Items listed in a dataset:

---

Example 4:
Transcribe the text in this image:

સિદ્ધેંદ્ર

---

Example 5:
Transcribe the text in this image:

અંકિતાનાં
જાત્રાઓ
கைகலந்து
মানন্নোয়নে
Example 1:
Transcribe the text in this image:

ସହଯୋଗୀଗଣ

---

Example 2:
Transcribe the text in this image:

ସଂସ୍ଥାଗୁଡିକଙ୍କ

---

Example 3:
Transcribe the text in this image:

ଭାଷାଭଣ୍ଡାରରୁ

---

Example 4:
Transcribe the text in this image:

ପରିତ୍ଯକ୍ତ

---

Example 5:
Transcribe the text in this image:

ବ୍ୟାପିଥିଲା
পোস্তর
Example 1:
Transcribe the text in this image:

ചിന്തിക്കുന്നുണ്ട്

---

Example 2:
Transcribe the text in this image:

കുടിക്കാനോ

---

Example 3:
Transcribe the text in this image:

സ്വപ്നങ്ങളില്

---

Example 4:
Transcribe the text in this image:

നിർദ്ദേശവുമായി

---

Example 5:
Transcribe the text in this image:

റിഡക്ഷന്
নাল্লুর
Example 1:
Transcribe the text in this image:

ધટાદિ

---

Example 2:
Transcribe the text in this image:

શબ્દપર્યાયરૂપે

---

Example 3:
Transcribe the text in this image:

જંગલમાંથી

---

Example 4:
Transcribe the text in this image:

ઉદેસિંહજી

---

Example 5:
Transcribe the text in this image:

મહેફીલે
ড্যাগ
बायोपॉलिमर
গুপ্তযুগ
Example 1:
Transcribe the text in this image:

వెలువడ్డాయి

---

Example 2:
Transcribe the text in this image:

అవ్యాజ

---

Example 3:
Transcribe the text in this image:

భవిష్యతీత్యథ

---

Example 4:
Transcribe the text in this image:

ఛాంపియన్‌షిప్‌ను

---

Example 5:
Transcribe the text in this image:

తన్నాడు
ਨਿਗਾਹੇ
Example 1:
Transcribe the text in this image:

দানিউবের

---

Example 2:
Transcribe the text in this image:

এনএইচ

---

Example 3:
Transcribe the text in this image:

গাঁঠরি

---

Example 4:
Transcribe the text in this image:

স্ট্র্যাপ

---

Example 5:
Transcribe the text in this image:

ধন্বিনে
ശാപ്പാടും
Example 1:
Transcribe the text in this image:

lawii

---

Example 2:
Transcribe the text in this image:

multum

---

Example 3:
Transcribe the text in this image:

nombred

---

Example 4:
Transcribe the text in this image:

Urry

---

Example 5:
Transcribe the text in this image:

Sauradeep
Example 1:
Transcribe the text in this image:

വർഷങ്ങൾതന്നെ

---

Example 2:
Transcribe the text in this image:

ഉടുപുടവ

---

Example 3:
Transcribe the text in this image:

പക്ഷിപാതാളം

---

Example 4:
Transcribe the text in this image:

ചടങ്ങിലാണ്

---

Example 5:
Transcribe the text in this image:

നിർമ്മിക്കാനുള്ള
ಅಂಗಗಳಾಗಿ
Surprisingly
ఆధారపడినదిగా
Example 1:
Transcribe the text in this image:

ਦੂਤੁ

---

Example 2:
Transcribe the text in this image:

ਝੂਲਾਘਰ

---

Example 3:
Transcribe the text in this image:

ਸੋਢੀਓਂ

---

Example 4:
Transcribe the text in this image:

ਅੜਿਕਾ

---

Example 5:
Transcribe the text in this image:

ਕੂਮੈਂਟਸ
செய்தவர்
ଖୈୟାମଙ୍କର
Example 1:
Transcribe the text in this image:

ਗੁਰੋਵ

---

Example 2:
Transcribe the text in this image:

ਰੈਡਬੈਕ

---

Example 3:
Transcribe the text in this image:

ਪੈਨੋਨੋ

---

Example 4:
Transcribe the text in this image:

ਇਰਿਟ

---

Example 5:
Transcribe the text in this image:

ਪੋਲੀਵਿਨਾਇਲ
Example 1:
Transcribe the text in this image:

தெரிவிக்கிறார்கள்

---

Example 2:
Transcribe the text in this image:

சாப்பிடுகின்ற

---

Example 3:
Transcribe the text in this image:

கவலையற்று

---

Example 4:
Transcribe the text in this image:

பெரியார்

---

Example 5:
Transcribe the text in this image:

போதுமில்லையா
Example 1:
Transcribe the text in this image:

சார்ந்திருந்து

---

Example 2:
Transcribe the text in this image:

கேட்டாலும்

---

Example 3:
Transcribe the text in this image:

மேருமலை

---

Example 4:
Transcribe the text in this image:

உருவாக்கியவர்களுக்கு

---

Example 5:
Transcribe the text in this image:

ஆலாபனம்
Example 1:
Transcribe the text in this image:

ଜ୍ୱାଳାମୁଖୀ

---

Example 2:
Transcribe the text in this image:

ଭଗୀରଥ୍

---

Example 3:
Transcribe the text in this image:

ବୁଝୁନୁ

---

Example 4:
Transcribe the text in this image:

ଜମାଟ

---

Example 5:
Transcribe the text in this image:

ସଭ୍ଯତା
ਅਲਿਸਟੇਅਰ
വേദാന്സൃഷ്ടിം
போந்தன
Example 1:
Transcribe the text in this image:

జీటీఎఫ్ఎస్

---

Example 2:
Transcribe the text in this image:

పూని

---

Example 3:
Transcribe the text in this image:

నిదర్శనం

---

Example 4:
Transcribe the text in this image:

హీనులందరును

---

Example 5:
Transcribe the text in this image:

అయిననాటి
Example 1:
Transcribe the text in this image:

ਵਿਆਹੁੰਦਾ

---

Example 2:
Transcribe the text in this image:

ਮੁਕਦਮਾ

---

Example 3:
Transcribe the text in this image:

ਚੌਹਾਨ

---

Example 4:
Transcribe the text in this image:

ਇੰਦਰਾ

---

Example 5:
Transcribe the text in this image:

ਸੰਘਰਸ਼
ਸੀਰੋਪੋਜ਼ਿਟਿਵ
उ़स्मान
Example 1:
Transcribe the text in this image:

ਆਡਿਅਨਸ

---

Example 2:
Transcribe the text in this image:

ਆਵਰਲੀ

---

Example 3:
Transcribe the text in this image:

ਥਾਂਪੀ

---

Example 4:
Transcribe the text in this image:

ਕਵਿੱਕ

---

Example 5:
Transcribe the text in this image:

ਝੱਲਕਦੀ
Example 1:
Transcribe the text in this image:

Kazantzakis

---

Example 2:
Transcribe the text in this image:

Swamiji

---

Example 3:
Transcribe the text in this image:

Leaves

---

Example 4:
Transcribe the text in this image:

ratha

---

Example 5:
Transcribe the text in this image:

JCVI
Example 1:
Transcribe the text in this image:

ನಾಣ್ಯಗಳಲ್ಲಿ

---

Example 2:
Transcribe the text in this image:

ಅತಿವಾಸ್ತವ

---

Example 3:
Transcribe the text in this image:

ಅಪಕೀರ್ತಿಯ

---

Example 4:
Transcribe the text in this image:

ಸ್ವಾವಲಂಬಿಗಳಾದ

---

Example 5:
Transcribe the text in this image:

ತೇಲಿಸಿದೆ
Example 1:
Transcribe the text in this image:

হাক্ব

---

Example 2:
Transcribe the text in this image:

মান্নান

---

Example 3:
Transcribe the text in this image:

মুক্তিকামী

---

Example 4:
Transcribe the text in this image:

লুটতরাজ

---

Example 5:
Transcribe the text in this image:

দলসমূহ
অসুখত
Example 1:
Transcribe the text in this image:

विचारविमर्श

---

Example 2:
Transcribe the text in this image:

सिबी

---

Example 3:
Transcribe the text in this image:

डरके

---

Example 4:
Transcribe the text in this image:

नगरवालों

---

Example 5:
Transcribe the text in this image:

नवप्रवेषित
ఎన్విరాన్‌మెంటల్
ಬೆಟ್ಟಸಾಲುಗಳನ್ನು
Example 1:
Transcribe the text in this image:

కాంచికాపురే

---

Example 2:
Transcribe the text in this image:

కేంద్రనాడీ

Your task —
Reproduce the data shown above exactly.

Output —
---

Example 4:
Transcribe the text in this image:

સિદ્ધેંદ્ર

---

Example 5:
Transcribe the text in this image:

અંકિતાનાં
જાત્રાઓ
கைகலந்து
মানন্নোয়নে
Example 1:
Transcribe the text in this image:

ସହଯୋଗୀଗଣ

---

Example 2:
Transcribe the text in this image:

ସଂସ୍ଥାଗୁଡିକଙ୍କ

---

Example 3:
Transcribe the text in this image:

ଭାଷାଭଣ୍ଡାରରୁ

---

Example 4:
Transcribe the text in this image:

ପରିତ୍ଯକ୍ତ

---

Example 5:
Transcribe the text in this image:

ବ୍ୟାପିଥିଲା
পোস্তর
Example 1:
Transcribe the text in this image:

ചിന്തിക്കുന്നുണ്ട്

---

Example 2:
Transcribe the text in this image:

കുടിക്കാനോ

---

Example 3:
Transcribe the text in this image:

സ്വപ്നങ്ങളില്

---

Example 4:
Transcribe the text in this image:

നിർദ്ദേശവുമായി

---

Example 5:
Transcribe the text in this image:

റിഡക്ഷന്
নাল্লুর
Example 1:
Transcribe the text in this image:

ધટાદિ

---

Example 2:
Transcribe the text in this image:

શબ્દપર્યાયરૂપે

---

Example 3:
Transcribe the text in this image:

જંગલમાંથી

---

Example 4:
Transcribe the text in this image:

ઉદેસિંહજી

---

Example 5:
Transcribe the text in this image:

મહેફીલે
ড্যাগ
बायोपॉलिमर
গুপ্তযুগ
Example 1:
Transcribe the text in this image:

వెలువడ్డాయి

---

Example 2:
Transcribe the text in this image:

అవ్యాజ

---

Example 3:
Transcribe the text in this image:

భవిష్యతీత్యథ

---

Example 4:
Transcribe the text in this image:

ఛాంపియన్‌షిప్‌ను

---

Example 5:
Transcribe the text in this image:

తన్నాడు
ਨਿਗਾਹੇ
Example 1:
Transcribe the text in this image:

দানিউবের

---

Example 2:
Transcribe the text in this image:

এনএইচ

---

Example 3:
Transcribe the text in this image:

গাঁঠরি

---

Example 4:
Transcribe the text in this image:

স্ট্র্যাপ

---

Example 5:
Transcribe the text in this image:

ধন্বিনে
ശാപ്പാടും
Example 1:
Transcribe the text in this image:

lawii

---

Example 2:
Transcribe the text in this image:

multum

---

Example 3:
Transcribe the text in this image:

nombred

---

Example 4:
Transcribe the text in this image:

Urry

---

Example 5:
Transcribe the text in this image:

Sauradeep
Example 1:
Transcribe the text in this image:

വർഷങ്ങൾതന്നെ

---

Example 2:
Transcribe the text in this image:

ഉടുപുടവ

---

Example 3:
Transcribe the text in this image:

പക്ഷിപാതാളം

---

Example 4:
Transcribe the text in this image:

ചടങ്ങിലാണ്

---

Example 5:
Transcribe the text in this image:

നിർമ്മിക്കാനുള്ള
ಅಂಗಗಳಾಗಿ
Surprisingly
ఆధారపడినదిగా
Example 1:
Transcribe the text in this image:

ਦੂਤੁ

---

Example 2:
Transcribe the text in this image:

ਝੂਲਾਘਰ

---

Example 3:
Transcribe the text in this image:

ਸੋਢੀਓਂ

---

Example 4:
Transcribe the text in this image:

ਅੜਿਕਾ

---

Example 5:
Transcribe the text in this image:

ਕੂਮੈਂਟਸ
செய்தவர்
ଖୈୟାମଙ୍କର
Example 1:
Transcribe the text in this image:

ਗੁਰੋਵ

---

Example 2:
Transcribe the text in this image:

ਰੈਡਬੈਕ

---

Example 3:
Transcribe the text in this image:

ਪੈਨੋਨੋ

---

Example 4:
Transcribe the text in this image:

ਇਰਿਟ

---

Example 5:
Transcribe the text in this image:

ਪੋਲੀਵਿਨਾਇਲ
Example 1:
Transcribe the text in this image:

தெரிவிக்கிறார்கள்

---

Example 2:
Transcribe the text in this image:

சாப்பிடுகின்ற

---

Example 3:
Transcribe the text in this image:

கவலையற்று

---

Example 4:
Transcribe the text in this image:

பெரியார்

---

Example 5:
Transcribe the text in this image:

போதுமில்லையா
Example 1:
Transcribe the text in this image:

சார்ந்திருந்து

---

Example 2:
Transcribe the text in this image:

கேட்டாலும்

---

Example 3:
Transcribe the text in this image:

மேருமலை

---

Example 4:
Transcribe the text in this image:

உருவாக்கியவர்களுக்கு

---

Example 5:
Transcribe the text in this image:

ஆலாபனம்
Example 1:
Transcribe the text in this image:

ଜ୍ୱାଳାମୁଖୀ

---

Example 2:
Transcribe the text in this image:

ଭଗୀରଥ୍

---

Example 3:
Transcribe the text in this image:

ବୁଝୁନୁ

---

Example 4:
Transcribe the text in this image:

ଜମାଟ

---

Example 5:
Transcribe the text in this image:

ସଭ୍ଯତା
ਅਲਿਸਟੇਅਰ
വേദാന്സൃഷ്ടിം
போந்தன
Example 1:
Transcribe the text in this image:

జీటీఎఫ్ఎస్

---

Example 2:
Transcribe the text in this image:

పూని

---

Example 3:
Transcribe the text in this image:

నిదర్శనం

---

Example 4:
Transcribe the text in this image:

హీనులందరును

---

Example 5:
Transcribe the text in this image:

అయిననాటి
Example 1:
Transcribe the text in this image:

ਵਿਆਹੁੰਦਾ

---

Example 2:
Transcribe the text in this image:

ਮੁਕਦਮਾ

---

Example 3:
Transcribe the text in this image:

ਚੌਹਾਨ

---

Example 4:
Transcribe the text in this image:

ਇੰਦਰਾ

---

Example 5:
Transcribe the text in this image:

ਸੰਘਰਸ਼
ਸੀਰੋਪੋਜ਼ਿਟਿਵ
उ़स्मान
Example 1:
Transcribe the text in this image:

ਆਡਿਅਨਸ

---

Example 2:
Transcribe the text in this image:

ਆਵਰਲੀ

---

Example 3:
Transcribe the text in this image:

ਥਾਂਪੀ

---

Example 4:
Transcribe the text in this image:

ਕਵਿੱਕ

---

Example 5:
Transcribe the text in this image:

ਝੱਲਕਦੀ
Example 1:
Transcribe the text in this image:

Kazantzakis

---

Example 2:
Transcribe the text in this image:

Swamiji

---

Example 3:
Transcribe the text in this image:

Leaves

---

Example 4:
Transcribe the text in this image:

ratha

---

Example 5:
Transcribe the text in this image:

JCVI
Example 1:
Transcribe the text in this image:

ನಾಣ್ಯಗಳಲ್ಲಿ

---

Example 2:
Transcribe the text in this image:

ಅತಿವಾಸ್ತವ

---

Example 3:
Transcribe the text in this image:

ಅಪಕೀರ್ತಿಯ

---

Example 4:
Transcribe the text in this image:

ಸ್ವಾವಲಂಬಿಗಳಾದ

---

Example 5:
Transcribe the text in this image:

ತೇಲಿಸಿದೆ
Example 1:
Transcribe the text in this image:

হাক্ব

---

Example 2:
Transcribe the text in this image:

মান্নান

---

Example 3:
Transcribe the text in this image:

মুক্তিকামী

---

Example 4:
Transcribe the text in this image:

লুটতরাজ

---

Example 5:
Transcribe the text in this image:

দলসমূহ
অসুখত
Example 1:
Transcribe the text in this image:

विचारविमर्श

---

Example 2:
Transcribe the text in this image:

सिबी

---

Example 3:
Transcribe the text in this image:

डरके

---

Example 4:
Transcribe the text in this image:

नगरवालों

---

Example 5:
Transcribe the text in this image:

नवप्रवेषित
ఎన్విరాన్‌మెంటల్
ಬೆಟ್ಟಸಾಲುಗಳನ್ನು
Example 1:
Transcribe the text in this image:

కాంచికాపురే

---

Example 2:
Transcribe the text in this image:

కేంద్రనాడీ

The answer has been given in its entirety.